(Saved data entries)
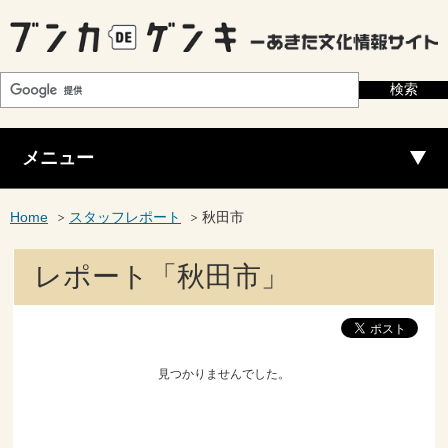
メニュー
Home
スタッフレポート
秋田市
レポート「秋田市」
見つかりませんでした。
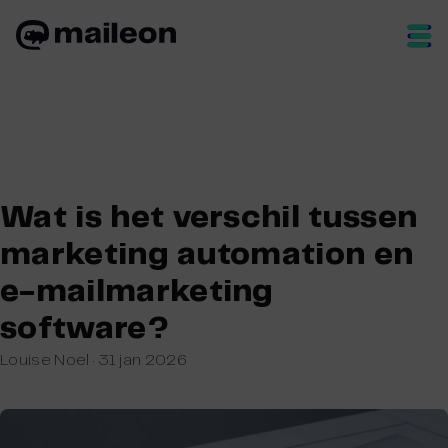
Skip
to
content
Wat is het verschil tussen
marketing automation en
e-mailmarketing
software?
Louise Noel
·
31 jan 2026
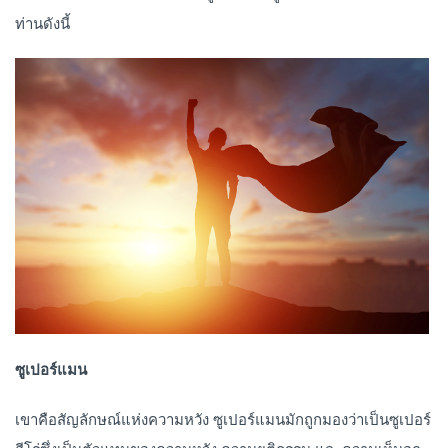
ท่านดังนี้
ซูเปอร์แมน
เขาคือสัญลักษณ์แห่งความหวัง ซูเปอร์แมนมักถูกมองว่าเป็นซูเปอร์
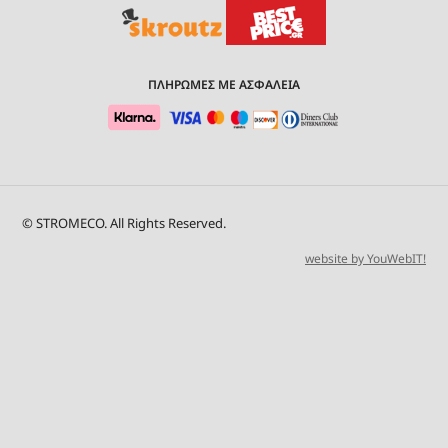
ΠΛΗΡΩΜΕΣ ΜΕ ΑΣΦΑΛΕΙΑ
© STROMECO. All Rights Reserved.
website by YouWebIT!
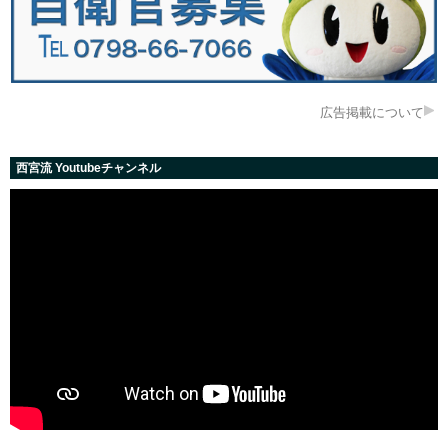
広告掲載について
西宮流 Youtubeチャンネル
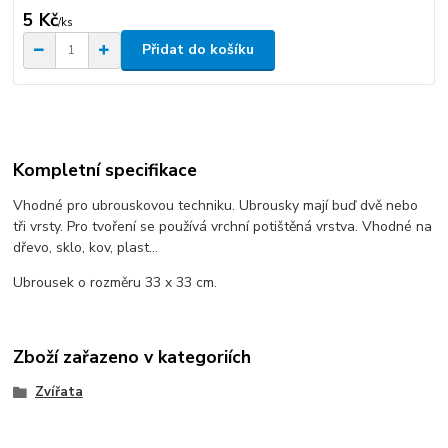
5 Kč
/
ks
Přidat do košíku
Kompletní specifikace
Vhodné pro ubrouskovou techniku. Ubrousky mají buď dvě nebo
tři vrsty. Pro tvoření se používá vrchní potištěná vrstva. Vhodné na
dřevo, sklo, kov, plast...
Ubrousek o rozměru 33 x 33 cm.
Zboží zařazeno v kategoriích
Zvířata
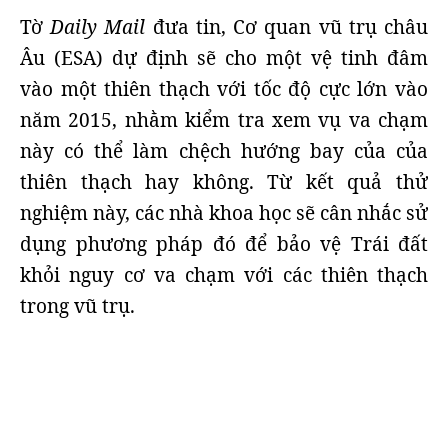
Tờ
Daily Mail
đưa tin, Cơ quan vũ trụ châu
Âu (ESA) dự định sẽ cho một vệ tinh đâm
vào một thiên thạch với tốc độ cực lớn vào
năm 2015, nhằm kiểm tra xem vụ va chạm
này có thể làm chệch hướng bay của của
thiên thạch hay không. Từ kết quả thử
nghiệm này, các nhà khoa học sẽ cân nhắc sử
dụng phương pháp đó để bảo vệ Trái đất
khỏi nguy cơ va chạm với các thiên thạch
trong vũ trụ.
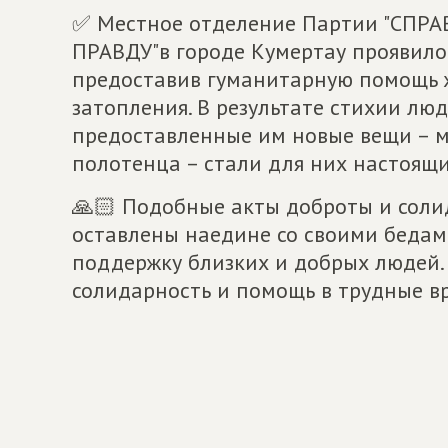
✅ Местное отделение Партии "СПР
ПРАВДУ"в городе Кумертау проявило
предоставив гуманитарную помощь 
затопления. В результате стихии люд
предоставленные им новые вещи – м
полотенца – стали для них настоящ
🙏🏻 Подобные акты доброты и соли
оставлены наедине со своими бедам
поддержку близких и добрых людей. 
солидарность и помощь в трудные вр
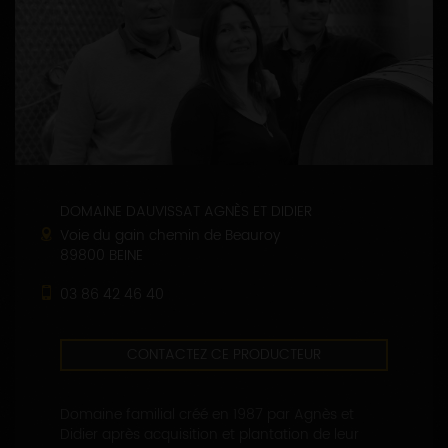
DOMAINE DAUVISSAT AGNÈS ET DIDIER
Voie du gain chemin de Beauroy
89800 BEINE
03 86 42 46 40
CONTACTEZ CE PRODUCTEUR
Domaine familial créé en 1987 par Agnès et
Didier après acquisition et plantation de leur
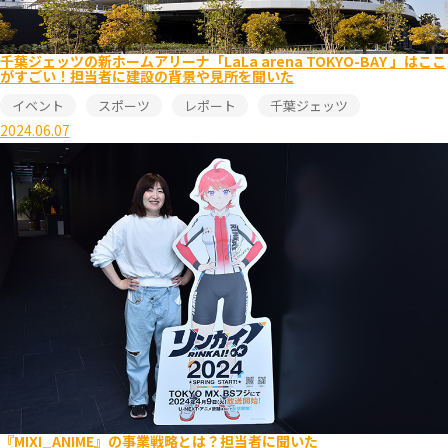
千葉ジェッツの新ホームアリーナ「LaLa arena TOKYO-BAY 」はここ
がすごい！担当者に建設の背景や見所を聞いた
イベント
スポーツ
レポート
千葉ジェッツ
2024.06.07
『MIXI_ANIME』の事業戦略とは？担当者に聞いた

| INSTRUCTIONS FOR THE TASK |
Review the preceding data and report every line that includes the string "Vhodné".

| REPLY |
Vhodné pro ubrouskovou techniku. Ubrousky mají buď dvě nebo
tři vrsty. Pro tvoření se používá vrchní potištěná vrstva. Vhodné na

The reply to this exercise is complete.